Cleveland came even closer to extinction. The New York Jets had been up-and-down all year long, starting the season 10-1, before losing five straight and barely hanging on to make the playoffs. The Jets eliminated the Kansas City Chiefs in the wild-card game, and were back to looking like the Jets of the first 11 games as they took a 20-10 lead late into the fourth quarter in Cleveland.
There were a little more than four minutes left when a roughing the passer call against New York gave Cleveland life. The Browns scored one touchdown, forced the Jets’ offense off the field and then Bernie Kosar hit Webster Slaughter on a 37-yard pass to set up the tying field goal. In overtime, the Browns missed a chip-shot field goal to win it, but were still able to finally win in double OT.

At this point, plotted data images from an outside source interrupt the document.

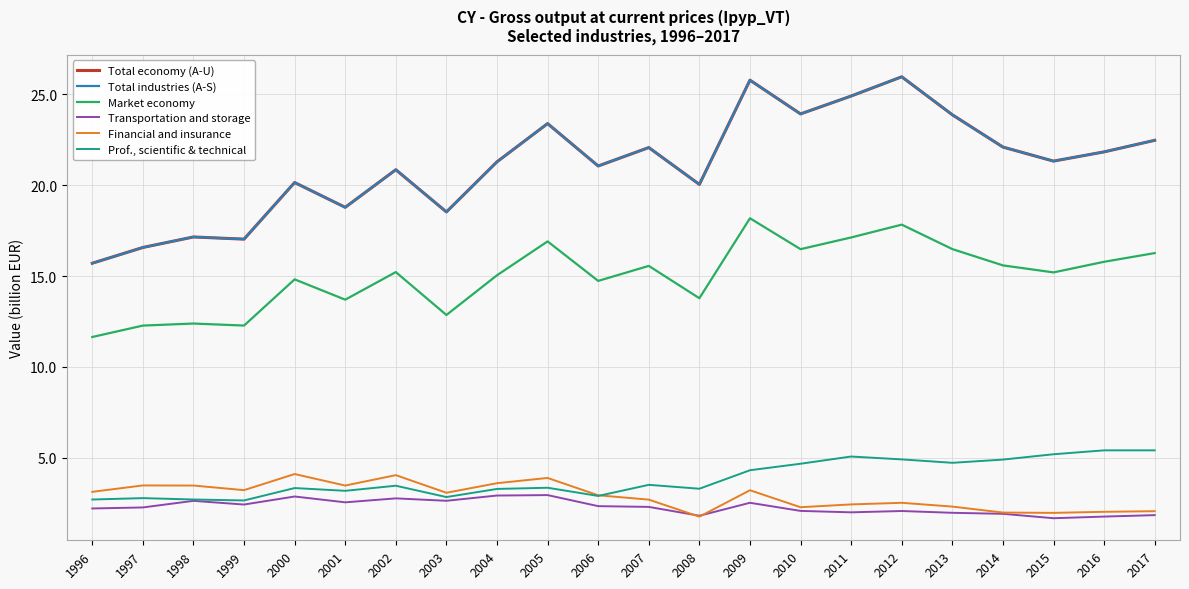

Does the chart have visible grid lines?

Yes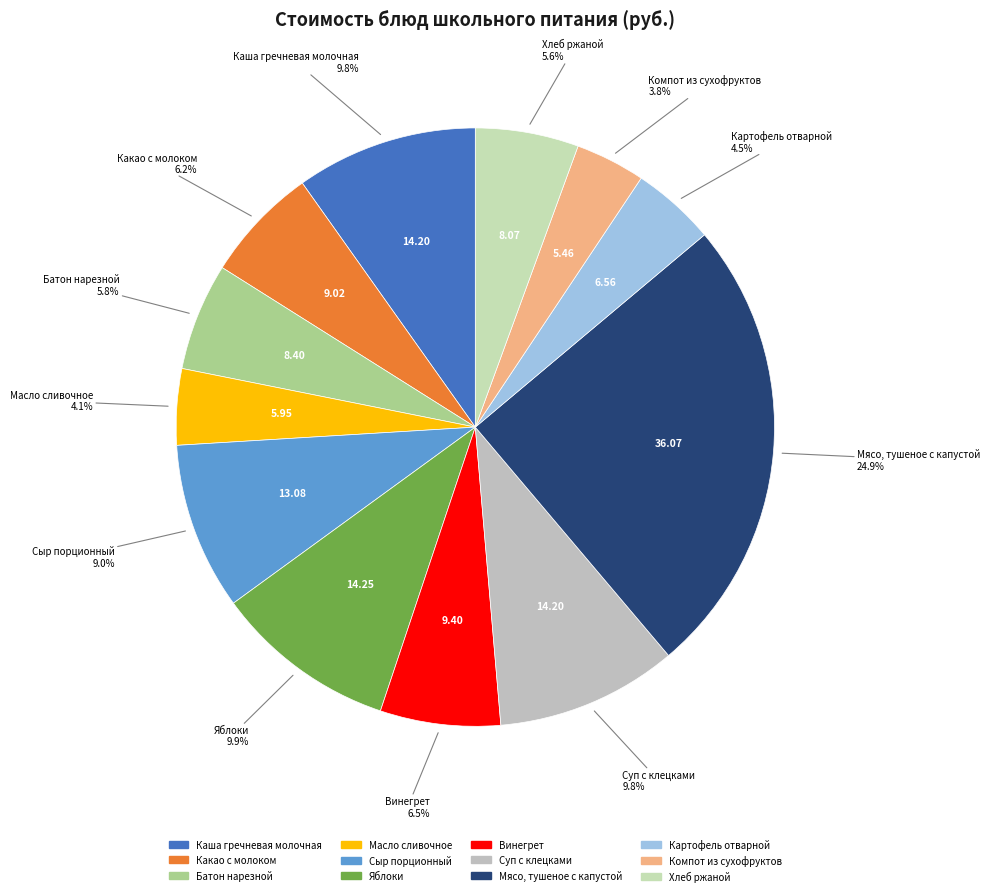

Which category has the biggest portion of the pie?

Мясо, тушеное с капустой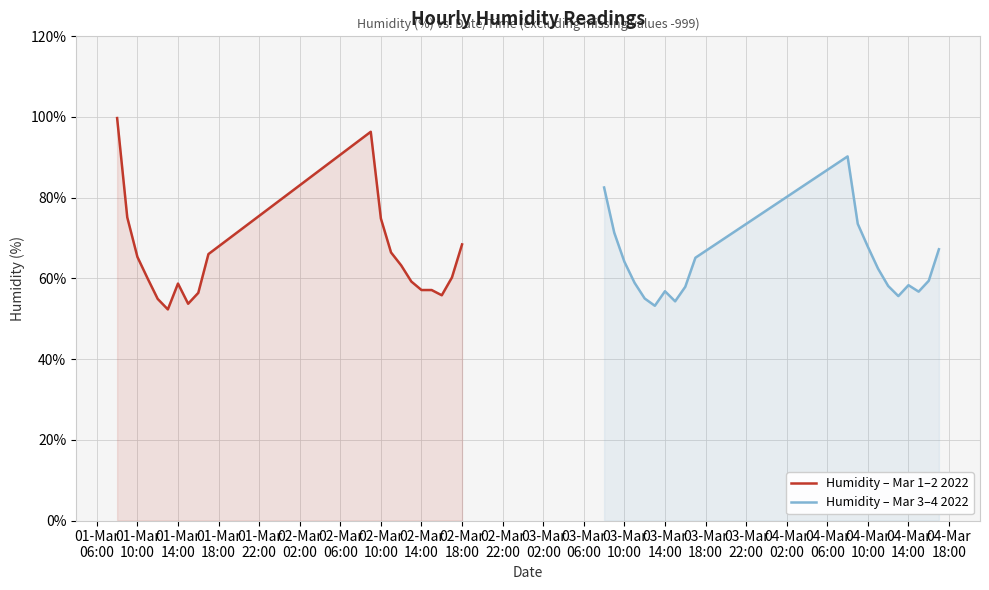

In Humidity – Mar 1–2 2022, how many points are higher than both neighbors (excluding endpoints)?

2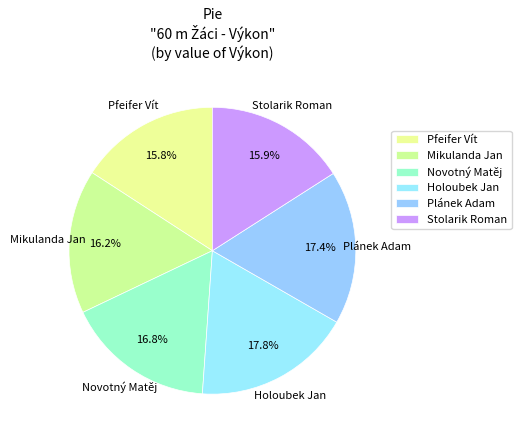

Is Plánek Adam the majority of the pie?

No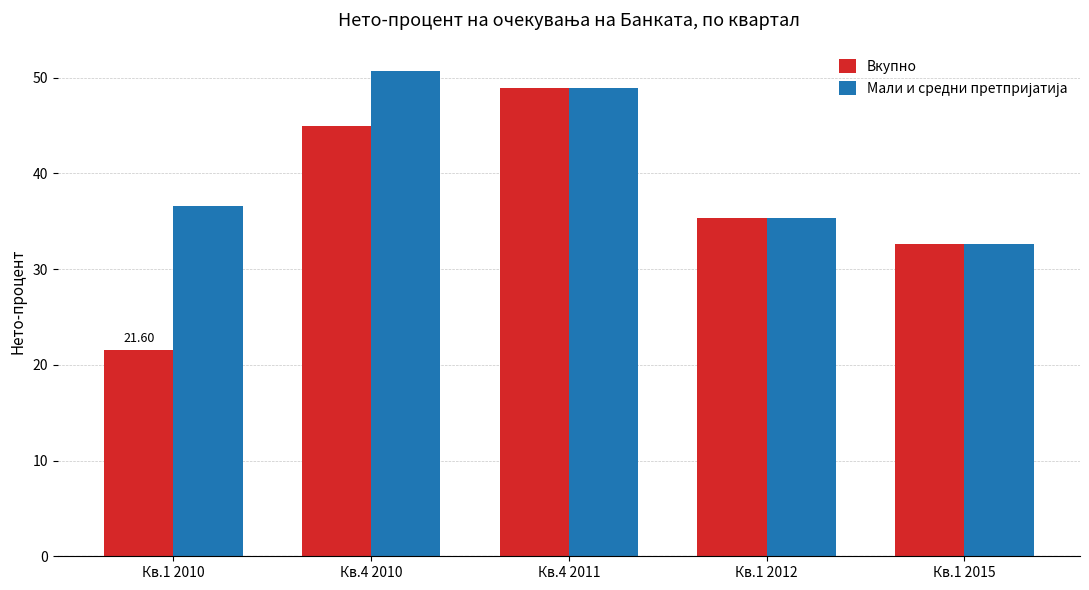

What is the difference between the second highest and minimum values in the Вкупно series?

23.4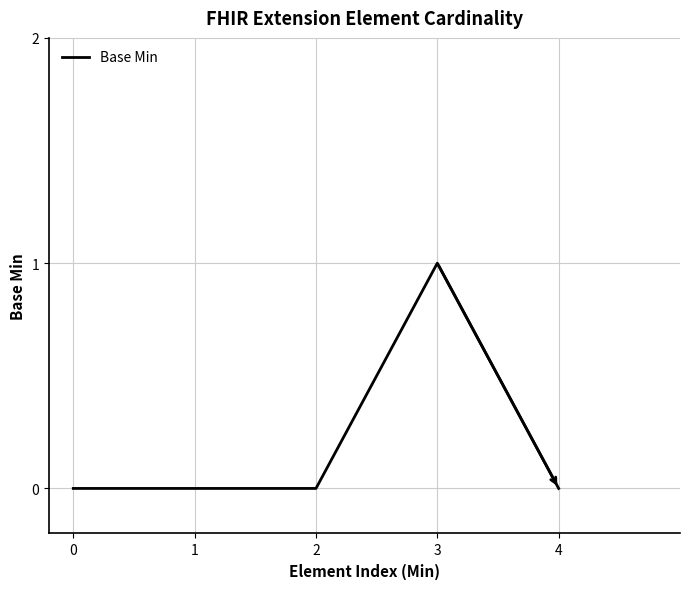

True or false: the data has more than 0 interior local peaks.

True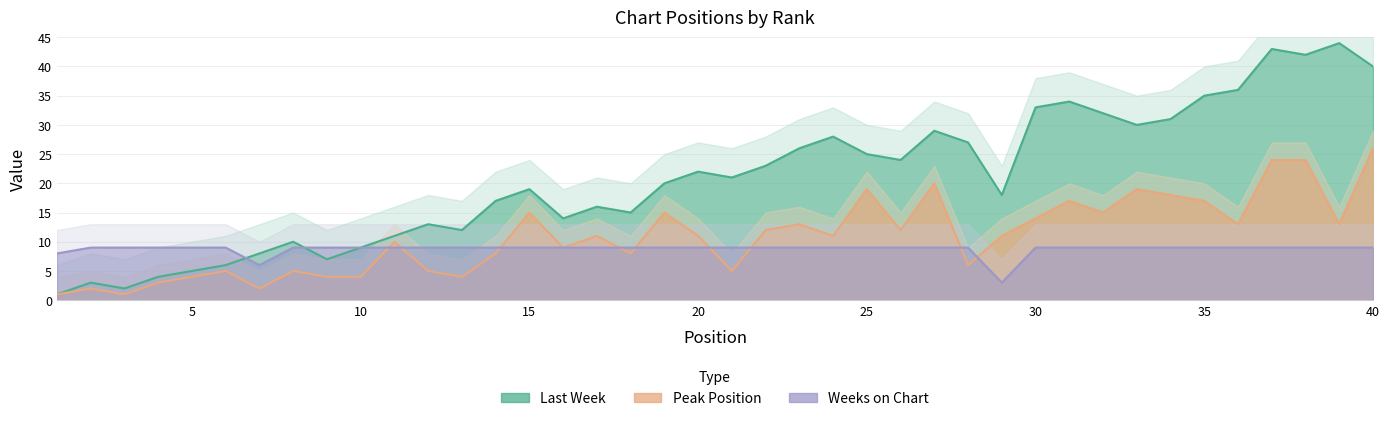

What is the total value across all series at 15?

16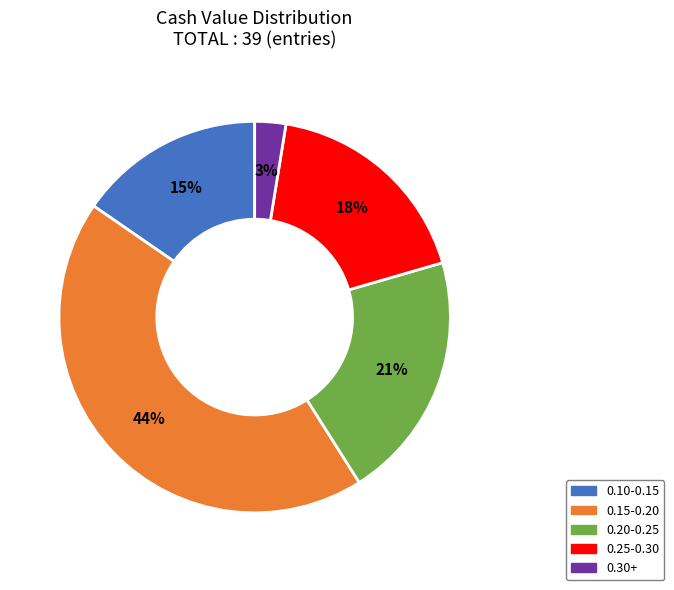

Count the number of slices in the pie.

5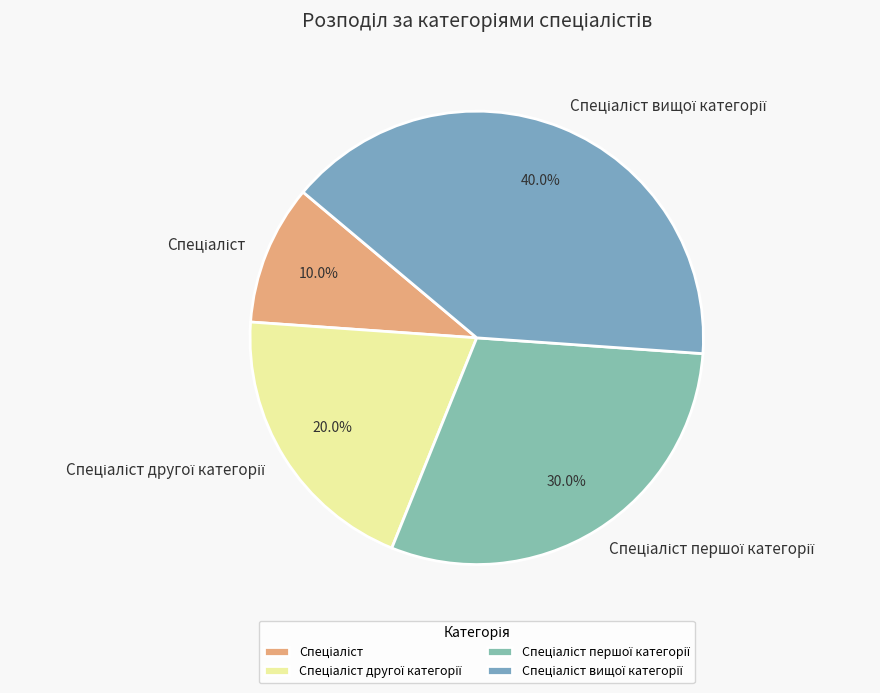

Is there any slice that represents more than half of the pie?

No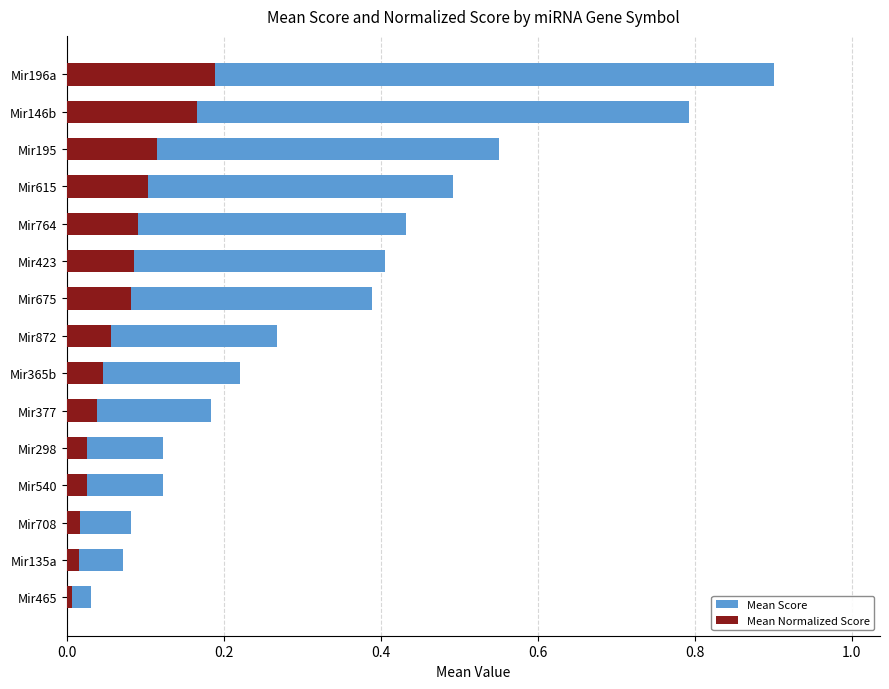

At how many categories does at least one series exceed 0?

15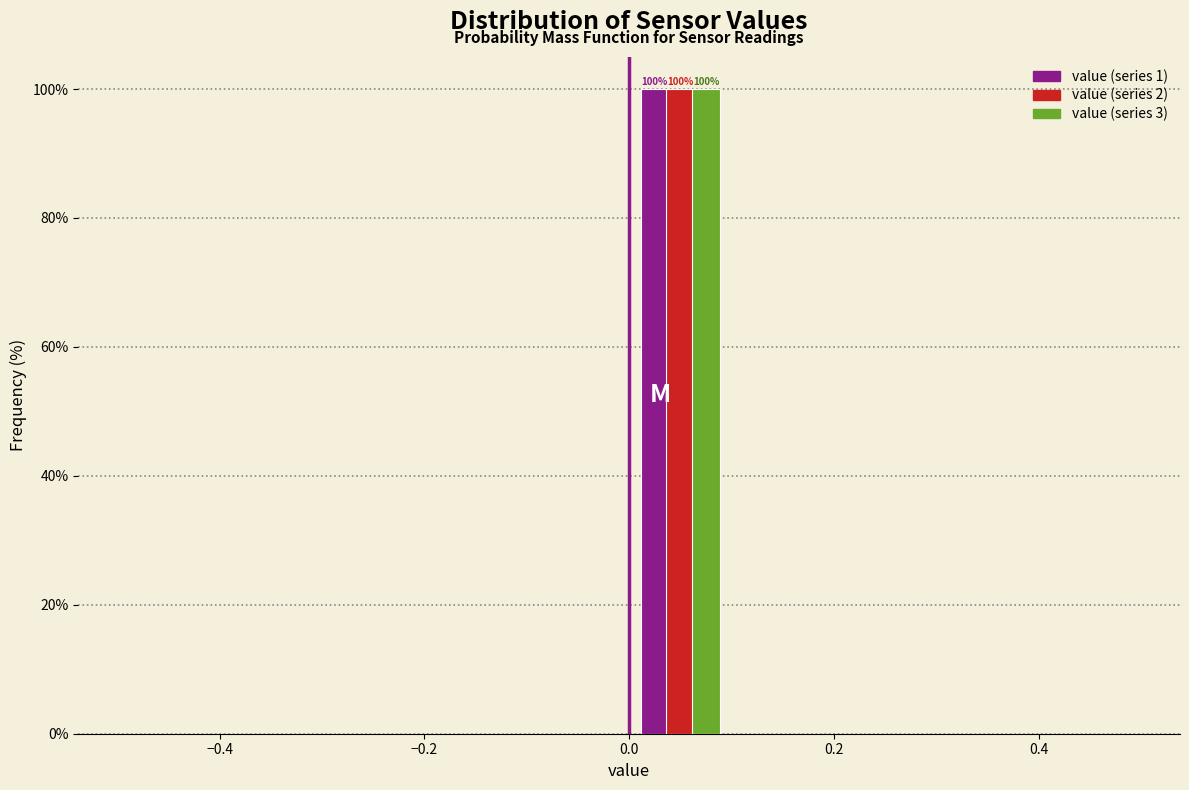

In the value (series 2) series, which range on the x-axis has the tallest bar?

0.0 to 0.1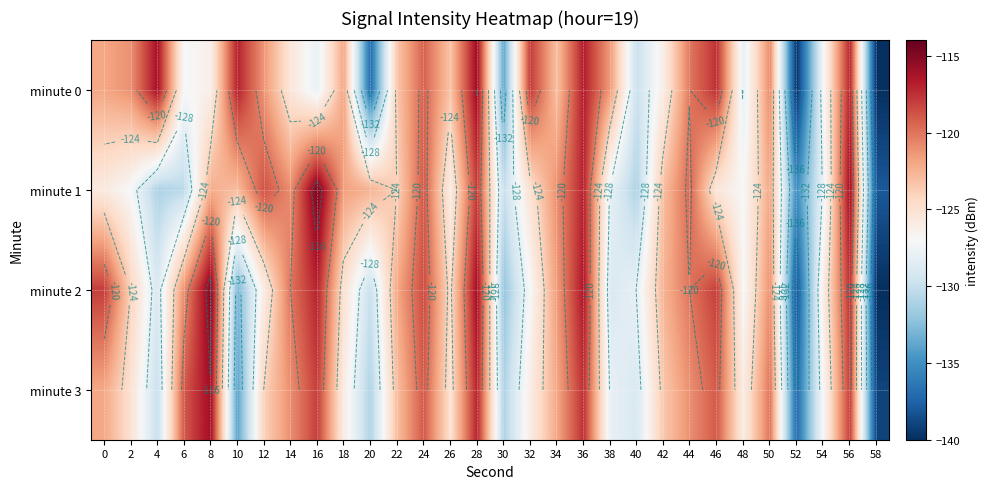

Which series changed the most between 4 and 38?

minute 0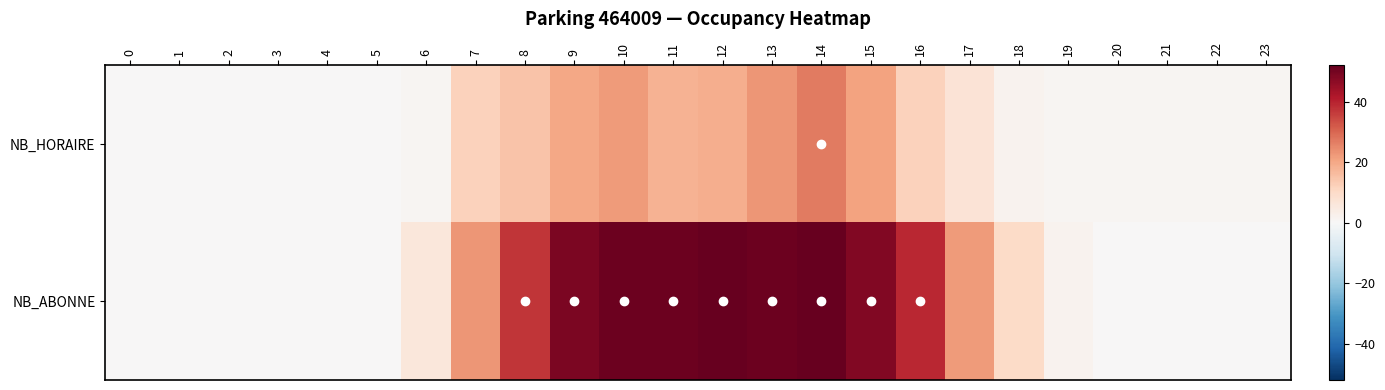

What is the total value across all series at 11?

69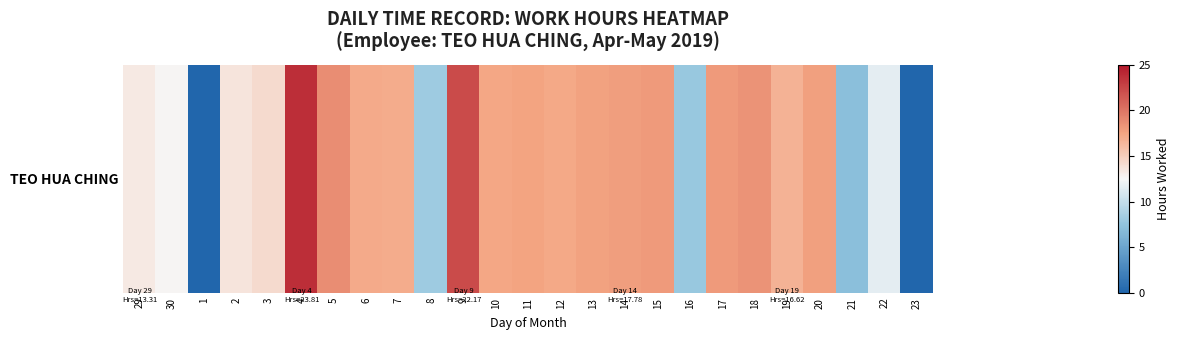

How many data points does each series have?

25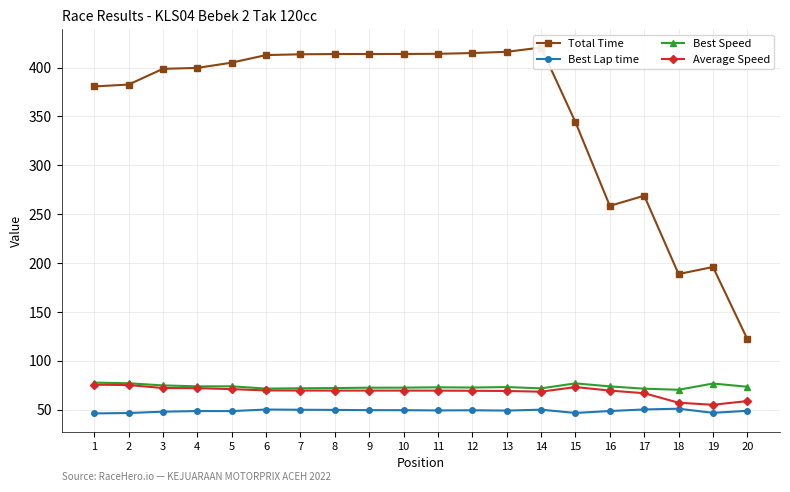

Does the chart have visible grid lines?

Yes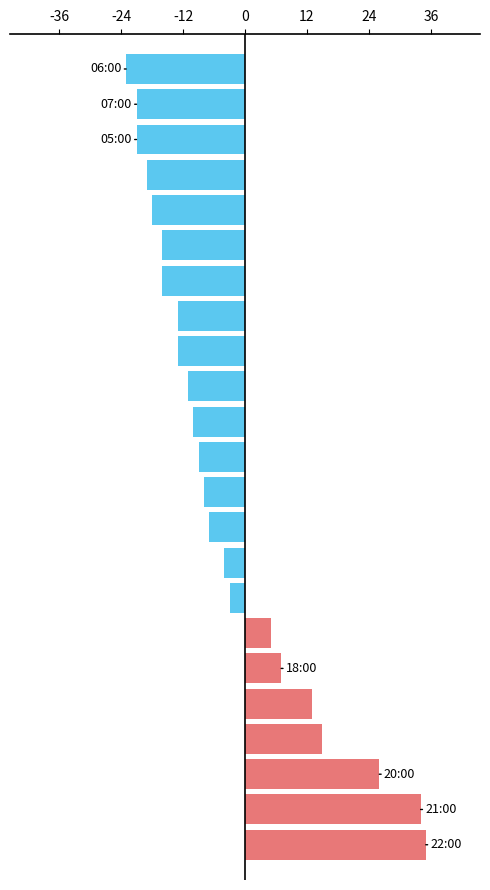

Reading bottom to top, list all the values displayed in this chart.

35	34	26	15	13	7	5	-3	-4	-7	-8	-9	-10	-11	-13	-13	-16	-16	-18	-19	-21	-21	-23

This context all served to make a great AFC Championship Game even more dramatic. Denver trailed 20-13 and had the ball on their own 2-yard line in the game’s closing minutes. Elway led his team out of the shadows of their end zone, though he would soon face a 3rd-and-18. Head coach Dan Reeves advised him to think in terms of getting half of it on each play. Elway instead rifled a third-down completion to Mark Jackson that got the first down.
Elway would eventually complete the 98-yard drive and Denver won in overtime 23-20, the exact score by which Cleveland had broken the heart of the Jets a week earlier. If the context of what led up to this game added to its drama, what happened in the future would add even more to the storyline. Denver and Cleveland rematched in the 1987 AFC Championship Game, the Browns were driving for a game-tying score…only they fumbled.
How different would the legacies of Schottenheimer and Kosar look if not for Elway? Even though Elway would go to five Super Bowls and win two, The Drive, in the 1986 NFL playoffs, is his greatest legacy.